Falling by TJ Newman

3 Mins read
Falling by TJ Newman front cover

This airline thriller is an exciting debut for author TJ Newman. She puts her decade of experience as a flight attendant to good use in conveying an in-depth understanding of the mindsets of passengers, crew and air traffic control, not to mention realistic details regarding equipment and procedure. It has received massive hype from the publisher that has helped propel it to number three on the New York Times Best Seller list. And Hollywood has noticed. Falling has already been picked up by Universal Pictures. But is it worth the hype? Yes and no.

The five-page prologue is, it turns out, a recurring nightmare experienced by commercial airline pilot Bill Hoffman. Starting (or ending) a book with a dream is not a particularly strong way to begin, but in this case, the waking nightmare soon starts.

Coastal Airways’ chief pilot has asked Bill to take on a Saturday Los Angeles to New York flight, one he wasn’t scheduled to fly. It means he’ll have to miss his 10-year-old son Scott’s first little league game. He justifies this with the always-unsatisfactory argument that he couldn’t say no. The morning of the flight, Bill’s wife Carrie, annoyed at this change in plans, bids him a frosty good-bye. The awkwardness of the scene is intensified by the presence of a stranger, a repairman from CalCom come to fix their Internet.

A moment after Bill leaves, the repairman pulls a gun on Carrie, and she, Scott and baby Elise become hostages. There’s a window of time until the plane is wheels-up, and Bill hopes to talk with Carrie and mend fences. But of course, he cannot reach her. The interaction between Carrie and her kidnapper, Sam, is a little odd throughout, but especially in their early interactions. Apparently, neither of them is an expert in abduction.

Coastal Airways Flight 416 has nearly 150 souls on board when it leaves LAX for the five-and-half-hour flight, including Bill, his first officer Ben, and flight attendants Jo, Michael and Kellie. Kellie is new, but Jo and Bill are old friends, and she and Michael have worked together for so many years she calls him Daddy. They fall into comfortable ways of interacting that might be viewed as stereotypical or might just reflect years of working together. Suffice it to say that they and the other characters are very American in outlook and behaviour and seem made for the movie version.

Once the plane is airborne, Bill receives a text from Carrie. “At last,” he thinks. It’s picture of her and Scott wearing black hoods, and she’s outfitted with an explosive vest. The kidnappers’ reveal their demand: Bill must crash the plane when it reaches New York or his family will be vaporised. Newman has set up a legitimately high-stakes conflict, as Bill must choose between the two prime loyalties of his life: the fate of the plane and its passengers and the fate of his family.

When Flight Attendant Jo learns what’s going on, she messages her Los Angeles-based FBI-agent nephew, Theo, which brings law enforcement into the picture. Unfortunately, Theo has lost standing in the agency and his unreasonable, hard-ass female boss barely listens to him as he suggests strategies for finding the family.
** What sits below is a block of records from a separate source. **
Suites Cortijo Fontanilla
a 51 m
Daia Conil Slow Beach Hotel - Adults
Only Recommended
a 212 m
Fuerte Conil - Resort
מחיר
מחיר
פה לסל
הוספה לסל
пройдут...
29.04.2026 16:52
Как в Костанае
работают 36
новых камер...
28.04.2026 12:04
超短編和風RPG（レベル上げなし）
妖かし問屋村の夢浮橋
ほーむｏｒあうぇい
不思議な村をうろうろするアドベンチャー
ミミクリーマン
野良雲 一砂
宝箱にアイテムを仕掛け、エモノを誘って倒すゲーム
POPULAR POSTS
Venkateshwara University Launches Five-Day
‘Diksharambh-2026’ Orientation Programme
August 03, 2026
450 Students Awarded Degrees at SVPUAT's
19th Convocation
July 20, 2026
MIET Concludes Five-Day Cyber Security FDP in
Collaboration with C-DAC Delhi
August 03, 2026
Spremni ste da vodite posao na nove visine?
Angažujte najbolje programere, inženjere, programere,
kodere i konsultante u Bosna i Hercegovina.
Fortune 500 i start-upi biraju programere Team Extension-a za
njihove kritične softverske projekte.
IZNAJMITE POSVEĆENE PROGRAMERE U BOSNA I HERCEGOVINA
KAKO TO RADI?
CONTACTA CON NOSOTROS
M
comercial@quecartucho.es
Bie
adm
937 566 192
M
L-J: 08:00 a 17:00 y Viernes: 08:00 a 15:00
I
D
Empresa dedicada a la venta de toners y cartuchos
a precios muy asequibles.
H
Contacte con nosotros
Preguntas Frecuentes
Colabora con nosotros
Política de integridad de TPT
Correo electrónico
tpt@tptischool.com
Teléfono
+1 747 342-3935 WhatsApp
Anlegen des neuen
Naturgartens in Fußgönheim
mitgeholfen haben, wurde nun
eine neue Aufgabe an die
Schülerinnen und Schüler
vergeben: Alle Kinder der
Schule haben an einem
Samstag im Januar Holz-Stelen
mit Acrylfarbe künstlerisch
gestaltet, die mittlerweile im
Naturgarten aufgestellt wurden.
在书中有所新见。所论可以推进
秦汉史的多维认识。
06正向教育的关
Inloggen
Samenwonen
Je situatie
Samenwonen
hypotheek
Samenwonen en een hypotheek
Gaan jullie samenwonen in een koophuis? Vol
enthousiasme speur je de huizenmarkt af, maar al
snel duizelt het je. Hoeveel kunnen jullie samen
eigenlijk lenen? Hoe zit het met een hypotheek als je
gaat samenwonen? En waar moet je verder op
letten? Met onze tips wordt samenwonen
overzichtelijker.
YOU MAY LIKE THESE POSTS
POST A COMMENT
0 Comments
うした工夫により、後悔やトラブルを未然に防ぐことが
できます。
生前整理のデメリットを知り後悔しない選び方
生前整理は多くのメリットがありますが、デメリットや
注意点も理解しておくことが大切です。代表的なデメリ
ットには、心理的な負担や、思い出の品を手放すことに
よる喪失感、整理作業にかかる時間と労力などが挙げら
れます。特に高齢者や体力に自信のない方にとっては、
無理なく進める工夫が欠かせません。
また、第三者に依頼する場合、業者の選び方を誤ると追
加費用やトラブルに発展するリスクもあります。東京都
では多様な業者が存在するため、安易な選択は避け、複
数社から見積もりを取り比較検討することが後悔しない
Now there’s excruciating time pressure on the ground as well as in the air.

Word spreads that something’s amiss on Flight 416. (Passengers and their social media fixations! Messaging, not thinking!). This grabs media interest across the nation, putting pressure on the other decisionmakers being drawn into the process.

Interestingly, this novel doesn’t take much longer to read it than the flight would take in real-life. At an emotional level, the story works. Once Newman gets rolling, it is a real nail-biter, even though you’ll probably anticipate the next escalation.

It’s at the point where you start to have second thoughts that the story loses punch. Some developments are way too predictable. For example, a person the crew mistrusted acts heroically and vice-versa. Along the way, Bill finds out the why of the crime, and what he does with that information seems implausible. The baseball scenes – I won’t say how they fit in, but there are some – have the inspirational heft of a 1940s movie. Outside America, and maybe even inside, these scenes will likely engender an eye-roll. (Also, recall that the initial discord between Bill and Carrie is because he’s missing Scott’s baseball game. Maybe things are different in California, but little leagues generally start up in the spring, so when you learn New York is obsessed with the last game of the World Series, which comes in late fall, you might find yourself saying, ‘huh?’)

You should discover the details of the unfolding plot for yourself and how Newman captures the behaviour of people in extreme situations. The characterisations of the crew, especially, are strong. I’ll just say I’m glad my first post-COVID airplane trip is months away!

Echoes of Clare Mackintosh’s Hostage here, or change your mode of transport terror with Kotaro Isaka’s quirky Bullet Train.